Xu Chen,Keke He,Junwei Zhu,Yanhao Ge,Wei Li,Chengjie Wang
2024-11-27
Abstract:Face swapping aims to generate results that combine the identity from the source with attributes from the target. Existing methods primarily focus on image-based face swapping. When processing videos, each frame is handled independently, making it difficult to ensure temporal stability. From a model perspective, face swapping is gradually shifting from generative adversarial networks (GANs) to diffusion models (DMs), as DMs have been shown to possess stronger generative capabilities. Current diffusion-based approaches often employ inpainting techniques, which struggle to preserve fine-grained attributes like lighting and makeup. To address these challenges, we propose a high fidelity video face swapping (HiFiVFS) framework, which leverages the strong generative capability and temporal prior of Stable Video Diffusion (SVD). We build a fine-grained attribute module to extract identity-disentangled and fine-grained attribute features through identity desensitization and adversarial learning. Additionally, We introduce detailed identity injection to further enhance identity similarity. Extensive experiments demonstrate that our method achieves state-of-the-art (SOTA) in video face swapping, both qualitatively and quantitatively.

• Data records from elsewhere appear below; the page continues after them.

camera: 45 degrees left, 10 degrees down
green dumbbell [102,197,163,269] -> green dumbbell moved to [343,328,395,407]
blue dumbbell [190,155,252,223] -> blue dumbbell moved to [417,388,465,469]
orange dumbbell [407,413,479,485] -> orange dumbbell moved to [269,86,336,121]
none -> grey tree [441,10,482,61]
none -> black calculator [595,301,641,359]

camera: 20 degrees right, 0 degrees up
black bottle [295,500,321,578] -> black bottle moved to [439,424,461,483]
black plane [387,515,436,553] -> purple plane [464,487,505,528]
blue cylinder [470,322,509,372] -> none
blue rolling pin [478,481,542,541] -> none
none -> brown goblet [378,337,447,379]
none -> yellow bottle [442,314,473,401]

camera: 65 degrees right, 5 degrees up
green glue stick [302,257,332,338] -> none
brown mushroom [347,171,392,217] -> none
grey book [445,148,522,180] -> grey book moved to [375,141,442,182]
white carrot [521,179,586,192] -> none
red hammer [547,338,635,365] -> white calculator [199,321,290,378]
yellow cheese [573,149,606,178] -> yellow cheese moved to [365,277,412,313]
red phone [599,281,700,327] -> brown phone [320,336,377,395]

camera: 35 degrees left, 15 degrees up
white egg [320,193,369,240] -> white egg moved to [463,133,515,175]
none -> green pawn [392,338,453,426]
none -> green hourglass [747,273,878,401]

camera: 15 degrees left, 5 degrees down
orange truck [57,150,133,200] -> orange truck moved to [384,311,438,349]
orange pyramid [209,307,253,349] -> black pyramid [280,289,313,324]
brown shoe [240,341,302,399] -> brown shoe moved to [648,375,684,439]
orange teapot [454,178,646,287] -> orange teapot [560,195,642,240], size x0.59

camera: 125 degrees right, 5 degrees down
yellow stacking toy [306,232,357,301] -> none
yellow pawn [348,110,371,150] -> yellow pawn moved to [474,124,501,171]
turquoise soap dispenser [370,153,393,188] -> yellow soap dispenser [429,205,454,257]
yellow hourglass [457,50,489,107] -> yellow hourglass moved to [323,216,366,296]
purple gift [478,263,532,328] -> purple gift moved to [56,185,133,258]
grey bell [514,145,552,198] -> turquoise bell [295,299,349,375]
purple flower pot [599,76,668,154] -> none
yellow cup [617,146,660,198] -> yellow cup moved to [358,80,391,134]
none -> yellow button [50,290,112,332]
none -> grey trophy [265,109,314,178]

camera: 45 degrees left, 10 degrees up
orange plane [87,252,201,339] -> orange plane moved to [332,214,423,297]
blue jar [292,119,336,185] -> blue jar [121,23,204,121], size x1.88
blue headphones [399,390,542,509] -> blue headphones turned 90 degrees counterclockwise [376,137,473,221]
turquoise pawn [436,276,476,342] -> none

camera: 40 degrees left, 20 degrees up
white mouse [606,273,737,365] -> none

Computer Vision and Pattern Recognition
What problem does this paper attempt to address?
The problem that this paper attempts to solve is to perform high - fidelity face swapping in videos. That is, while maintaining the identity characteristics of the source face, combine the identity characteristics of the source face with the attribute characteristics (such as pose, expression, illumination, and background) in the target video to generate high - quality and stable videos. Existing methods mainly focus on face swapping in static images. When dealing with videos, each frame is usually processed independently, making it difficult to ensure temporal stability. In addition, current methods have deficiencies in managing fine - grained attributes, identity control, and simultaneously maintaining high - quality generation. For this reason, the paper proposes a high - fidelity video face - swapping framework HiFiVFS based on the diffusion model, aiming to overcome these challenges and achieve high - quality and stable results especially in complex scenarios such as extreme postures, facial expressions, illumination conditions, makeup, and occlusions. Specifically, the main contributions of the paper include: 1. Proposing a high - fidelity video face - swapping method HiFiVFS, which can continuously generate high - fidelity face - swapping videos in extremely challenging scenarios. As far as the author knows, this is the first attempt to improve temporal stability within the face - swapping framework. 2. Introducing fine - grained attribute learning (FAL) and detailed identity learning (DIL), which significantly enhance the control ability of fine - grained attributes and identities. 3. A large number of experiments show that HiFiVFS outperforms other state - of - the - art face - swapping methods in wild - face videos in various scenarios. Through these improvements, HiFiVFS not only performs excellently on static images but also can provide more stable and high - quality output in video processing.